-- Production attendue --
Dans l'extrait sur la mafia nigériane en Italie, où le groupe recrute-t-il de nouveaux membres ?

-- Extrait du document --
- - - -

PALERME, Italie – Dans un pays qui lutte depuis des décennies pour affaiblir sa mafia locale, un groupe criminel étranger se renforce.
Les membres du groupe sont nigérians. Ils détiennent des territoires au nord à Turin jusqu’au sud à Palerme. Ils font du trafic de drogue et du proxénétisme, nombre de migrantes deviennent prostituées. Ils recrutent de nouveaux membres dans les centres d’accueil pour demandeurs d’asile.
Les enquêteurs et des magistrats affirment que la mafia nigériane, comme on l’appelle ici, a capitalisé sur une vague d’immigration historique qui dure depuis plusieurs années. (…) Alors que la politique italienne se tourne vers la droite populiste, le pays est confronté non seulement à une mafia étrangère, mais aussi à une question qui divise le pays : Les craintes de longue date en matière d’immigration se concrétisent-elles ?

- - - -

-- Données fournies --
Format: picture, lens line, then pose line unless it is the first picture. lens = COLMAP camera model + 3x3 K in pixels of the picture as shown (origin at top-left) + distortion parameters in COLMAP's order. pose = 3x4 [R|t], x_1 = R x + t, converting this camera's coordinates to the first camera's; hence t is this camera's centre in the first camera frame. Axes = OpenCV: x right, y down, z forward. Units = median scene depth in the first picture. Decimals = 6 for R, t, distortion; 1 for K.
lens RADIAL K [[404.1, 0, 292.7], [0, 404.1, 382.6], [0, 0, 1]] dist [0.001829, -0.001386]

- - - -

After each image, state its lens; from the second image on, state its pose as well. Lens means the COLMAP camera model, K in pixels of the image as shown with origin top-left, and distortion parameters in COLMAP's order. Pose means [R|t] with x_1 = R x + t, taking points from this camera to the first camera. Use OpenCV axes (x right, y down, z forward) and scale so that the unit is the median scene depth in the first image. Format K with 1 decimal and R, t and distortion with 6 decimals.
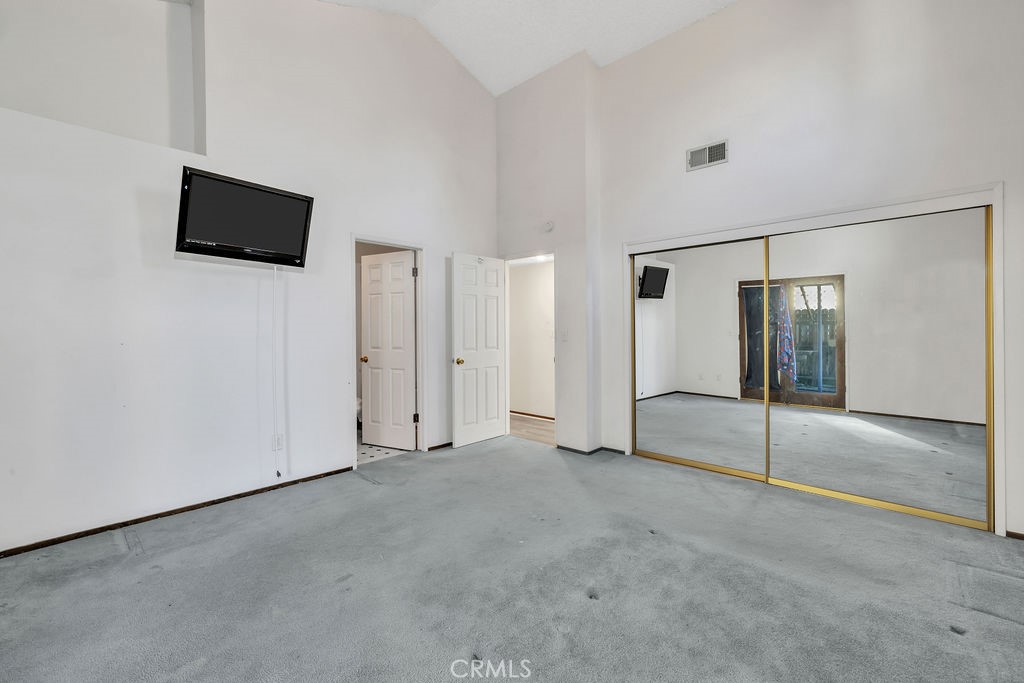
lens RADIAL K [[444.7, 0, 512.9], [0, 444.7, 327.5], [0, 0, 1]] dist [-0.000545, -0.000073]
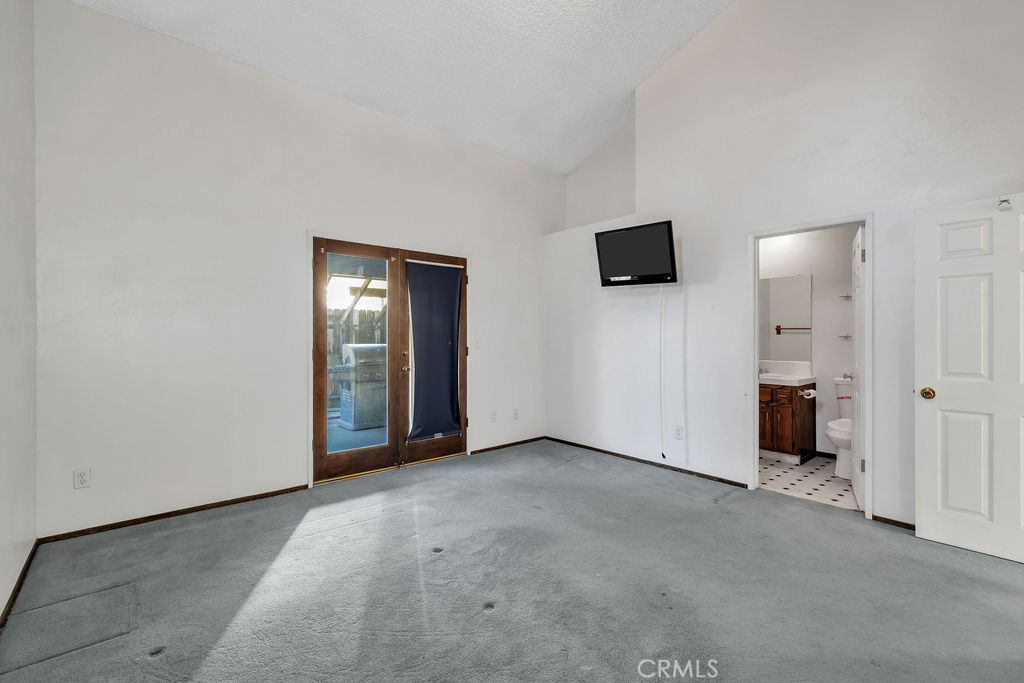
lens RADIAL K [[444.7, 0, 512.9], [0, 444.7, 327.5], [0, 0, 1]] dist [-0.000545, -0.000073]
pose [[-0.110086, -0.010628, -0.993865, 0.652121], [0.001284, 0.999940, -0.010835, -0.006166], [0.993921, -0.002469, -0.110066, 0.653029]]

- - - -

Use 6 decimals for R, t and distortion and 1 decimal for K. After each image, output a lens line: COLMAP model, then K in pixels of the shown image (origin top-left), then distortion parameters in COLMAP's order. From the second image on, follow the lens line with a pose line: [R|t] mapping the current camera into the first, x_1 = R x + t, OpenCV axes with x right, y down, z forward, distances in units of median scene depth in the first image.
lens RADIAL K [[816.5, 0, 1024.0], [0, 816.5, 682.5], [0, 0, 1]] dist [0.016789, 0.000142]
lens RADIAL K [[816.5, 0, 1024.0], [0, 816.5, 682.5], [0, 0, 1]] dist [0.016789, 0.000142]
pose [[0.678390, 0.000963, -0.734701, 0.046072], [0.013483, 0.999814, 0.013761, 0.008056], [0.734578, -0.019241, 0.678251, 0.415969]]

- - - -

-- Zone de réponse --
Dans les centres d'accueil pour demandeurs d'asile.